Exactly. We always had short leads on the stacked line ... like 8 ft.

Posted

Thanks sk8man, I figured it wouldn’t be a good idea but trying to figure out a way to run a flasher tight and run a spoon further back I the general vicinity to temp a disengaged fish. I run dipseys off each side with the one downrigger deep

Posted

You could run the flasher off a fixed line off the ball (cable tether or heavy mono) with no hooks and run your stacker with spoon 10' above.  I believe its called "Ace in the Hole".  I tried it once on Cayuga and caught a couple landlocks on it until the line between my dodger and the cannonball broke...15lb test was not heavy enough to take the resistance and rotation or maybe, I made a poor knot.  Either way if i was making a rig i would use old rigger cable or 50lb test mono. 

My grandfather said they may have left the hooks on a fixed rigger ball/dodger/squid combo once or twice...made the rigger cables dance as they winched up the "tuna"

Posted

Interesting concept, I like it.  I have also seen guys run rotators off the ball ahead of the leader as well.  I guess I was hoping to have an extra lure in the water but if a salmon is excited enough to come to a flasher, a close running spoon will hopefully seal the deal. Thanks for the input 

Posted

I was thinking about that too and just running it much further back than the cheater above it. The f/f could be run on one or both of my outside dipseys

  • 4 weeks later...
Posted
Yeah, I wouldn't do it. You'll fix the cheater with a rubber band ... the idea is the band will snap with a fish bite, and that cheater will slide all the way down to the flasher ... which will roll your line into a tangled mess. 
 
Rather used a stacked rod, or stick with cheater line on a clean spoon line.
I'm new to trolling, just learning. Is a stacked rod similar to a Seth Green rig ?
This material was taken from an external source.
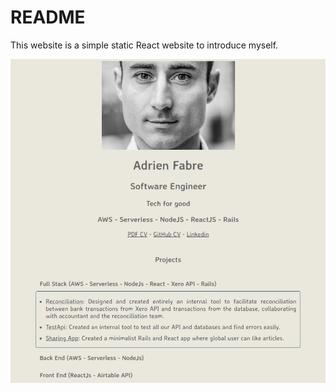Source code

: # README

This website is a simple static React website to introduce myself.

![screenshot](public/screenshot.png)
Sent from my SM-T720 using Lake Ontario United mobile app

Posted

A stacked rod refers to having a 2nd rod above your bottom rod on a single downrigger with each rod having a separate release so the rods are at different depths.  A Seth Green rig is a single rod with a heavy weight that has multiple places to attach leaders for lures.  

Posted
A stacked rod refers to having a 2nd rod above your bottom rod on a single downrigger with each rod having a separate release so the rods are at different depths.  A Seth Green rig is a single rod with a heavy weight that has multiple places to attach leaders for lures.